A un moment seulement ils se mettront torses nus. Il faut s’attarder sur cela un instant. Les plateaux de danse regorgent du motif du torse nu masculin. Or, si ce motif n’est pas interrogé quant à la représentation qu’il construit sur la base des partitions de genres, alors il est à ranger au magasin si bien pourvu des motifs irréfléchis et reconduits dans la trop riche tradition de la bêtise en danse.
Les torses nus d’Au temps où les Arabes dansaient en fournissent un émouvant contre-exemple : ils s’imposent avec une totale justesse dramatique, ils recèlent toutes les contradictions du masculin, fiers mais si nus à la fois, sans rien du stupide plastron spartiate néo-béjartien. Ces bustes ballottés, déjetés, renversés en arrière, laissent aux bassins le premier plan de l’attaque, alors combien plus ambigus, troués, hantés de féminin.
Alors que son titre pouvait suggérer une culture de nostalgie identitaire, Radhouane El Meddeb produit à l’inverse une démultiplication d’altérités très contemporaines. Ces danseurs paraissent portés vers un autre eux-mêmes. Du geste arabe ils donnent à voir une production toute autre que celle attendue par le mental d’observateur occidental conventionnel. Mais que dire de la façon dont ils pourraient être perçus, en radicale altérité, par un mental d’observateur arabe conventionnel ?
Reste alors à aborder la troisième grande radicalité des options expérimentées par le chorégraphe tunisien dans cette pièce. Elle consiste à avoir confié la représentation de ces motifs de culture arabe à des interprètes qui, pour trois des quatre, ne sont pas arabes eux-mêmes. Radhouane El Meddeb explique avoir pris ce parti pour asséner l’idée que cette danse a toute qualité et légitimité à être empruntée par quiconque, à l’instar de toute autre. Nul ne s’étonnerait de voir un Arabe danser sur de la musique rock. Pourquoi pas l’inverse ?
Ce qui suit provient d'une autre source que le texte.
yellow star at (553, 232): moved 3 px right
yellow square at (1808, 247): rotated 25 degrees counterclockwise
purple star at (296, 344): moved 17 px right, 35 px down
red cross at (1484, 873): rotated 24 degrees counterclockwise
Certes. Cet argument s’entend tout à fait. Mais sa mise en œuvre sur le plateau a surtout pour effet de dynamiter tous les attendus en matière d’assignation identitaire, dans le regard spectateur. Car enfin, alors que trois d’entre eux étaient des Pierre, Paul, Jacques, les puissances de la représentation et de ses projections mentales induites, auront fait que l’auteur de ces lignes aura bien voulu imaginer, tout au long du spectacle, que c’était bien quatre Arabes qu’il voyait sur scène. Enfin bref : que du feu. Au bassin.